The association spokesperson told Carolina Journal in an emailed statement that it’s hard to view the chain of events as being purely coincidental.

“The RPP had been on the books for years,” the spokesperson said. “If it were truly duplicative or administratively burdensome, it could have been repealed at any time. But it wasn’t—until the WRC was losing in court.”

Twin Rivers spokesperson told CJ that the WRC contacted Rep. Ben Moss, R-Richmond, chair of the Wildlife Resources Committee, and requested the repeal. They said that Moss wanted to help the WRC and was aware of the lawsuit.

In an emailed statement to Carolina Journal, Moss declined to comment and suggested contacting the WRC, to which they replied, “The lawsuit with Twin Rivers is currently on appeal. We are not going to comment on active litigation.”

The spokesperson told CJ that at the time of the passage of the bill, legislative leadership, specifically, House Speaker Destin Hall, R-Caldwell, was not aware of the ongoing lawsuit when the repeal was enacted, and no savings clause was included to preserve existing registrations or pending cases.

Hall’s office has not returned a request for comment from Carolina Journal.

“It’s telling that more than 3,600 landowners lost registered rights overnight, yet there was no public notice, no hearing, no explanation from the agency beforehand,” the spokesperson said. “And the repeal just happened to come on the eve of trial in the one case where the WRC’s enforcement practices were under judicial scrutiny.”

The spokesperson added that the key difference is that the RPP required the WRC to confirm through its own process that the applicant actually controlled the fishing rights, and the Landowner Protection Act does not.

“That confirmation mattered in our case, and now the agency seems bent on erasing its own paper trail,” they told CJ. “When a landowner purchases property that includes the river bottom, pays value for it, pays taxes on it year after year, and is then told that the public may occupy it at will, the landowner no longer has any greater rights to that property than a stranger.”

Following the dismissal of the administrative case, the Association has decided to take a voluntary dismissal of the lawsuit after not seeing a path forward.

“It’s pretty hard to tell an appellate court that a judge was mistaken for refusing to enforce the statute that doesn’t exist, so it was a difficult decision, but I think the correct one,” the spokesperson told CJ in a phone interview on Monday.

The small community has raised hundreds of thousands of dollars to fight the lawsuit with the WRC, which is represented by the North Carolina Department of Justice, according to the spokesperson.

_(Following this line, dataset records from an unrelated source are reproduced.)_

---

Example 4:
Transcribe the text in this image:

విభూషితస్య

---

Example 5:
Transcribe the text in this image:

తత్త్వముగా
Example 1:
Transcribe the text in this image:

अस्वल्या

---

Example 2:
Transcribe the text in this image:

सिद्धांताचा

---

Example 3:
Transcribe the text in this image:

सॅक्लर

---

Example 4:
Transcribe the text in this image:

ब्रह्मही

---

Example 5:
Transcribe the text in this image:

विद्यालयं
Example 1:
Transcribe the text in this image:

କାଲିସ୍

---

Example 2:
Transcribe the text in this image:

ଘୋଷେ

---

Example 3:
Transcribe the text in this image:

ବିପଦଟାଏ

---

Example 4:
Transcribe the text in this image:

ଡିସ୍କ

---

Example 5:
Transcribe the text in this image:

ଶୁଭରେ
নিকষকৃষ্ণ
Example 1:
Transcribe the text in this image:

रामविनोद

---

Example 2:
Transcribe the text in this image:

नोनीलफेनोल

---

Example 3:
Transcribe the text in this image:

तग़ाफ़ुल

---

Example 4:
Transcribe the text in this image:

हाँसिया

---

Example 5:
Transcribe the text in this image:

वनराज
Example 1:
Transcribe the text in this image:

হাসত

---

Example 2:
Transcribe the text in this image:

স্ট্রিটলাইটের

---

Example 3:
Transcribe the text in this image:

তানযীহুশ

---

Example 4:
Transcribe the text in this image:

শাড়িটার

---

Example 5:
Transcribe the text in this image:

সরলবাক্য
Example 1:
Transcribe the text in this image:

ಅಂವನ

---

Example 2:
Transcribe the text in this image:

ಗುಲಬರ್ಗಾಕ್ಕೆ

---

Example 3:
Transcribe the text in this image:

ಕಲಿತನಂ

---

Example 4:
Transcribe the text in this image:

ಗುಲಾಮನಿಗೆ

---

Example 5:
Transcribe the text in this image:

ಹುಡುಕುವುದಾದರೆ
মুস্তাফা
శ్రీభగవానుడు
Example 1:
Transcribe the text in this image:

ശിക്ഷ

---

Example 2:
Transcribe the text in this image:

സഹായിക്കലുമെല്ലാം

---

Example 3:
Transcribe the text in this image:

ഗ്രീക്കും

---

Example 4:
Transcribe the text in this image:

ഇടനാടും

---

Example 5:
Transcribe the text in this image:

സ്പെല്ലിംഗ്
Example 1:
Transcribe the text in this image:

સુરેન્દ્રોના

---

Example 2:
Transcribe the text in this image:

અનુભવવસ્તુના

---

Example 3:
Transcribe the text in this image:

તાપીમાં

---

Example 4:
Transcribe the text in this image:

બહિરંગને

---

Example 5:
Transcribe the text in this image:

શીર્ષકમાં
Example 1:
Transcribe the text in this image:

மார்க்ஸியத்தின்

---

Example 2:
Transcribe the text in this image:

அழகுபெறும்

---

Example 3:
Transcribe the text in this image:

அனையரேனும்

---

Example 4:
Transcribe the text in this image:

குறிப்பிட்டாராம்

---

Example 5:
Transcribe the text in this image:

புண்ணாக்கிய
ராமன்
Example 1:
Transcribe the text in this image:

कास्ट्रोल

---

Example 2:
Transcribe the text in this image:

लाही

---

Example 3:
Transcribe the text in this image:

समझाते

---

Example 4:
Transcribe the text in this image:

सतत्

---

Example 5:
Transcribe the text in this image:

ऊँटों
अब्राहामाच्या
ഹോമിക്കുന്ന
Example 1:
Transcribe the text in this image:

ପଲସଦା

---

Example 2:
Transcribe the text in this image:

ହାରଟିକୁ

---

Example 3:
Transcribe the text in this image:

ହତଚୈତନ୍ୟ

The Association is evaluating other options, including forming a coalition of landowners, property owners’ associations, and fishing clubs that can pool their resources together to possibly file a new lawsuit and request a declaratory ruling.

Twin Rivers spokesperson told CJ that the community’s residents are disappointed and feel betrayed by a powerful state agency.

“I think the perception is that a government agency that couldn’t prevail under the law consoled itself by unmaking the law,” they said. “This was not moving the goal posts. It was folding up the field at night and calling the game. When this agency realized it would lose in court, it solved the problem by eliminating the law.”